# So I bought an R4 gold card from nds-card.com



## Mr.ButtButt (Feb 19, 2016)

I made sure to order from a website i found on shoptemp. However I ordered on Feb. 8th and got my tracking number a few days ago, but when i look it up, the package can't be found.

I'd really just like to know if my package is coming.. and if it isn't then what can i do to get my money back?

_~Thanks~_


----------



## Qtis (Feb 19, 2016)

China post tracking can take a few days to register. Usually this takes even a week. NDS-card is a good store so I would just wait a week or so before acting. If nothing happens, send them an email


----------



## Mr.ButtButt (Feb 19, 2016)

Qtis said:


> China post tracking can take a few days to register. Usually this takes even a week. NDS-card is a good store so I would just wait a week or so before acting. If nothing happens, send them an email


Yeah i knew they were a reputable source and that china post tracking can take a few days, but I was just getting a little worried y'know? Thanks for the reply though and I'll wait a bit longer.

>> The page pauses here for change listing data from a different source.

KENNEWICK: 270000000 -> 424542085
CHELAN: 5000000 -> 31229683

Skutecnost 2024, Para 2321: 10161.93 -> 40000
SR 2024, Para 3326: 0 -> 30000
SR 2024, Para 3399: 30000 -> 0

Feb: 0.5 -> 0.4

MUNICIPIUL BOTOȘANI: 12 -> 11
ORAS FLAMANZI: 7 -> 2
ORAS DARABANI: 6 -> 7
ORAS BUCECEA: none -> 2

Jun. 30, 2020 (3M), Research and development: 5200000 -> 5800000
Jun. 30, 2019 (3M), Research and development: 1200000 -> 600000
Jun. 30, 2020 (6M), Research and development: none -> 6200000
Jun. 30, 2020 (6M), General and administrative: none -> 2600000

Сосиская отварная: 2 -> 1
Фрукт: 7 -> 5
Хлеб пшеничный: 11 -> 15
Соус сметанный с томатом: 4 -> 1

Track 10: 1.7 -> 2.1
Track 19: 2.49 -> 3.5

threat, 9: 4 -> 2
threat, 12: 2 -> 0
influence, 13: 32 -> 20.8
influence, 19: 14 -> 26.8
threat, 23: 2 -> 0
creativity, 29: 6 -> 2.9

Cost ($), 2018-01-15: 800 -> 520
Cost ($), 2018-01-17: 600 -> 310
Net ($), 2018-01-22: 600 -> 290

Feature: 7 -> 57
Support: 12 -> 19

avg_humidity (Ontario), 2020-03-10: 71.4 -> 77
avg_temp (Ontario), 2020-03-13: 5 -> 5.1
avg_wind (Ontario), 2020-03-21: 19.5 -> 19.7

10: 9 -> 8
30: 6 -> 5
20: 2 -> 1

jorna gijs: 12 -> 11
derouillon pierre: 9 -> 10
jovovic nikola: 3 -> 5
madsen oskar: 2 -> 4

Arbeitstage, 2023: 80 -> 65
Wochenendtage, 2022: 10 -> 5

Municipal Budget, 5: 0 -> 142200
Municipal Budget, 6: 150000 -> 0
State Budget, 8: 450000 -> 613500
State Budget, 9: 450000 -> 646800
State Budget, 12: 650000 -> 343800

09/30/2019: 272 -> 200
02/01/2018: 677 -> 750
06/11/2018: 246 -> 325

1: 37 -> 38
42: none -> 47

P.S. Could've also been because I just happened to order it on Chinese New year, too.


----------



## zfreeman (Feb 19, 2016)

Chinese New Year probably postponed everything.


----------



## GBfire (Feb 20, 2016)

NDS-card ship from China, you need at least wait one more month
you should order from New3DSCard.com , they ship from USA ,
and price is not expensive


----------



## Mr.ButtButt (Feb 20, 2016)

GBfire said:


> NDS-card ship from China, you need at least wait one more month
> you should order from New3DSCard.com , they ship from USA ,
> and price is not expensive


aww man :/

i guess i'll do that for any flashcard needs from now on. thanks for the advice


----------